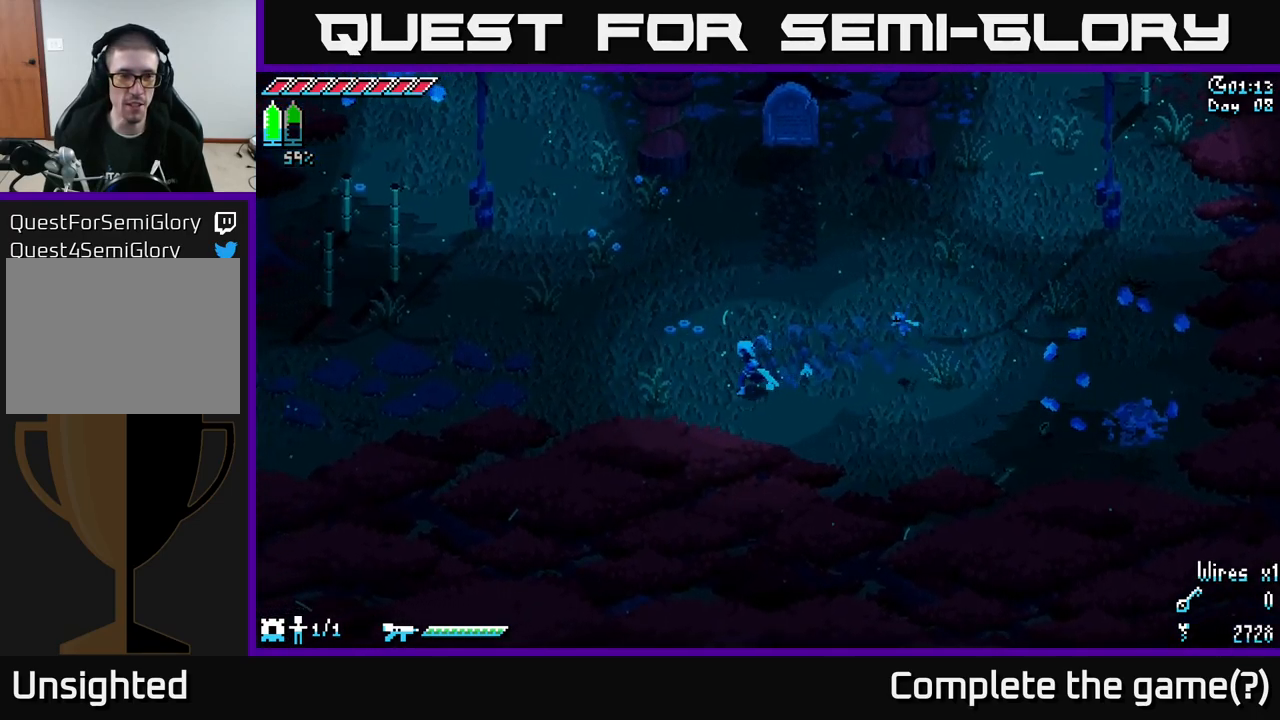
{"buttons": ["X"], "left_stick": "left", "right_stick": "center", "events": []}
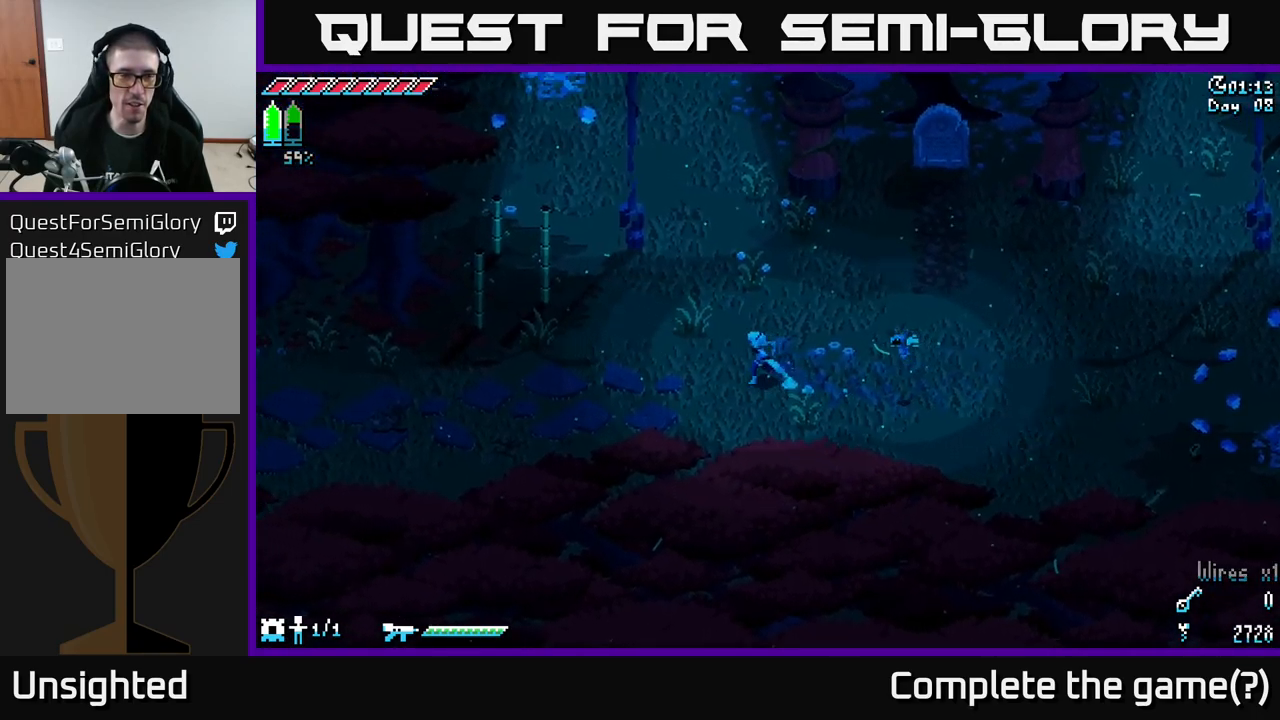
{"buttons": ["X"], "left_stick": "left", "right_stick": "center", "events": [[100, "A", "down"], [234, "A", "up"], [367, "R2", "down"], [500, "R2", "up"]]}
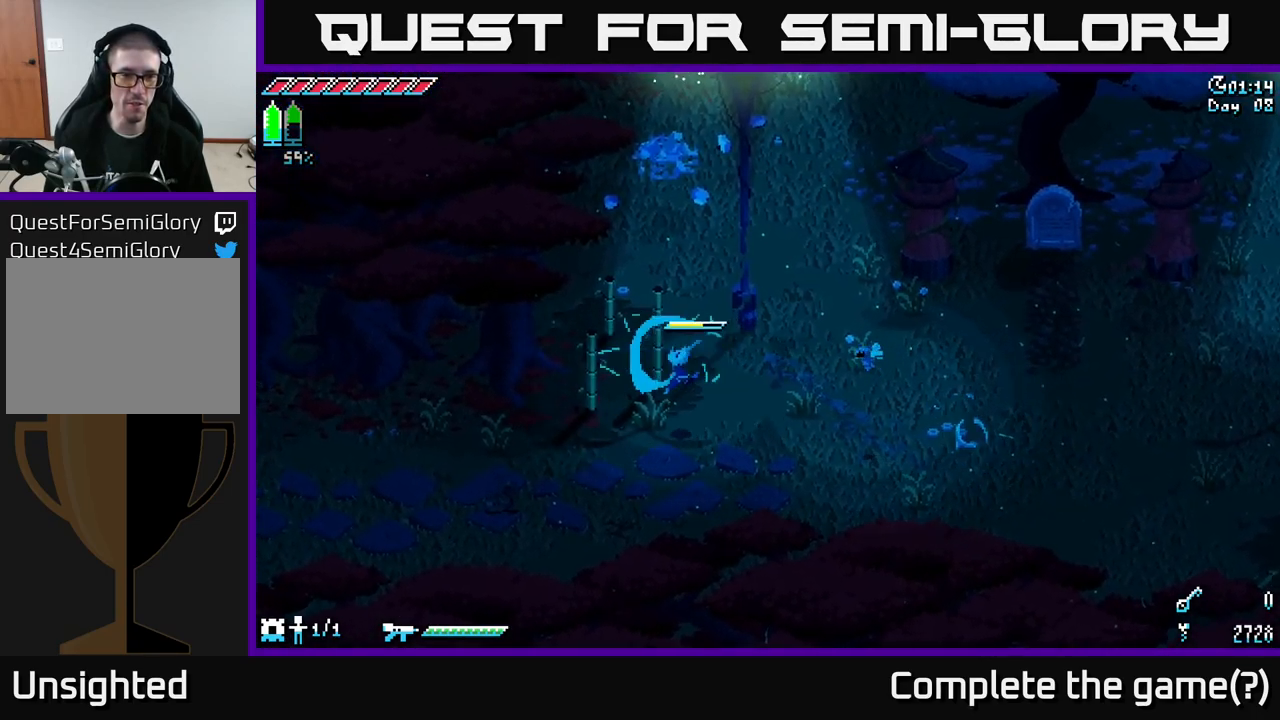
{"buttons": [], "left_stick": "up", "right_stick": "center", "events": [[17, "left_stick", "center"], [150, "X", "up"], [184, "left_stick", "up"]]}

○ ○ ○ ○ ○

- _What the exercise asks_
Restate the whole of the material word for word without the pictures.

- _Answer to this task_
{"buttons": ["X"], "left_stick": "left", "right_stick": "center", "events": []}
{"buttons": ["X"], "left_stick": "left", "right_stick": "center", "events": [[100, "A", "down"], [234, "A", "up"], [367, "R2", "down"], [500, "R2", "up"]]}
{"buttons": [], "left_stick": "up", "right_stick": "center", "events": [[17, "left_stick", "center"], [150, "X", "up"], [184, "left_stick", "up"]]}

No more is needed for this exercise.